Перед тем, как огонь сжег дотла мою способность видеть, слышать, чувствовать, я опустил голову, словно пытаясь спрятаться от удара, и взгляд мой наткнулся на фибулу с Пегасом. Нет, без Пегаса. Крылатый конь улетел, вместо него на заколке красовался серебряный человечек. Он был выкован грубо, лицо намечено двумя-тремя черточками — и все равно я ни мгновения не сомневался, кто это.
Я, Беллерофонт.
2
Мы едем домой
Падение вышибло из меня дух.
Я лежал на спине, ощущая под лопатками ребра острых камней.

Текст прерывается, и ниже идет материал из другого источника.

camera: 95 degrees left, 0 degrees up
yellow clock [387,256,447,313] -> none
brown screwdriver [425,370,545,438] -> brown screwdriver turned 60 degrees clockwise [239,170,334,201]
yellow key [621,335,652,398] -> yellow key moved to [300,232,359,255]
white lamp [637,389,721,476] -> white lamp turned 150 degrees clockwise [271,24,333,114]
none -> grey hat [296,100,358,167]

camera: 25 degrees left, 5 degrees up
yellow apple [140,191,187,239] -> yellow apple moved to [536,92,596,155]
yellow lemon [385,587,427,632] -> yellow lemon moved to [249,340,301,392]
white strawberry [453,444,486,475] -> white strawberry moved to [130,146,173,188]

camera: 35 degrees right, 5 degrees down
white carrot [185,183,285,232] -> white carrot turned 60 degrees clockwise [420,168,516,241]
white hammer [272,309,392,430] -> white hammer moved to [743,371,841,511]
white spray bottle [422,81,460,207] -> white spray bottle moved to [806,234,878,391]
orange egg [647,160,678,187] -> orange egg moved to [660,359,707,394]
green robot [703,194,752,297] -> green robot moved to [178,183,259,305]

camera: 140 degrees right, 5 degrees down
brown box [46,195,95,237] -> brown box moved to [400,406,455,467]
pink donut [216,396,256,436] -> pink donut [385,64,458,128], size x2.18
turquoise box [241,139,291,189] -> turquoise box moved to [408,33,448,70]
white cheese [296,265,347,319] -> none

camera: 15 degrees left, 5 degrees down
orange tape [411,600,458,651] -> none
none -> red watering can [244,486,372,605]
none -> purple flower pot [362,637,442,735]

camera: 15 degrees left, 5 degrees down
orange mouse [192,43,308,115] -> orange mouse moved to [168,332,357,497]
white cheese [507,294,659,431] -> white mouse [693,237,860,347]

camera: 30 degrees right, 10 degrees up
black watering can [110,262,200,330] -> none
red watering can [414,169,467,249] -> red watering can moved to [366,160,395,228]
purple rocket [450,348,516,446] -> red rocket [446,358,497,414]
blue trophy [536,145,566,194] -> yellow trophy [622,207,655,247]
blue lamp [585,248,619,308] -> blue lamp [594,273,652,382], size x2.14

Сипел от боли, боялся открыть глаза. Под веками мела разноцветная метель — последний привет радуги. Огнистый лук не стал со мной церемониться, выпроваживая с острова: приложило будь здоров!
Когда мне наконец удалось вдохнуть полной грудью, я отчаянно закашлялся, сотрясаясь всем телом, и перевернулся на бок. Глаза открылись сами. На меня в упор смотрела мертвая голова в глухом бронзовом шлеме. Сурово щурилась чернотой смотровой прорези. За бронзой таился мрак, вязкий и непроглядный, словно в шлем из подземных глубин натекла тьма Эреба.